Work instruction 1: Translate this sentence from the Coldwater Canyon Avenue text into Spanish: "Coldwater Canyon Avenue (designated as Coldwater Canyon Drive south of Mulholland Drive) is a street, primarily within the City of Los Angeles, in Los Angeles County, California."
Work instruction 2: Set down the passage of the Coldwater Canyon Avenue text from "Coldwater Canyon Avenue (designated" up to and including "into Sheldon Street.", keeping every word and mark unchanged.

Exercise text:
▬▬▬▬▬▬▬▬▬▬
Coldwater Canyon Avenue (designated as Coldwater Canyon Drive south of Mulholland Drive) is a street, primarily within the City of Los Angeles, in Los Angeles County, California. It runs  from North Beverly Drive at Coldwater Canyon Park in Beverly Hills, north up Coldwater Canyon, including a short stretch shared with Mulholland Drive, ending at a crossroad intersection with Roscoe Boulevard in Sun Valley, where the Coldwater Canyon Avenue changes into Sheldon Street.
▬▬▬▬▬▬▬▬▬▬
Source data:
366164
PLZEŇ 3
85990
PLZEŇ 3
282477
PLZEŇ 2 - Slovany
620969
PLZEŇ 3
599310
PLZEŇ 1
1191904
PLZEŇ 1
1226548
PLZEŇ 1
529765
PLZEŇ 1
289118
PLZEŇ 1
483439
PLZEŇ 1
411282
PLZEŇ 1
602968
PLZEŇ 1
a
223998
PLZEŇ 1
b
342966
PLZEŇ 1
▬▬▬▬▬▬▬▬▬▬
Written response 1: Coldwater Canyon Avenue (denominada Coldwater Canyon Drive al sur de Mulholland Drive) es una calle situada principalmente dentro de la ciudad de Los Ángeles, en el condado de Los Ángeles, California.

Written response 2:
Coldwater Canyon Avenue (designated as Coldwater Canyon Drive south of Mulholland Drive) is a street, primarily within the City of Los Angeles, in Los Angeles County, California. It runs  from North Beverly Drive at Coldwater Canyon Park in Beverly Hills, north up Coldwater Canyon, including a short stretch shared with Mulholland Drive, ending at a crossroad intersection with Roscoe Boulevard in Sun Valley, where the Coldwater Canyon Avenue changes into Sheldon Street.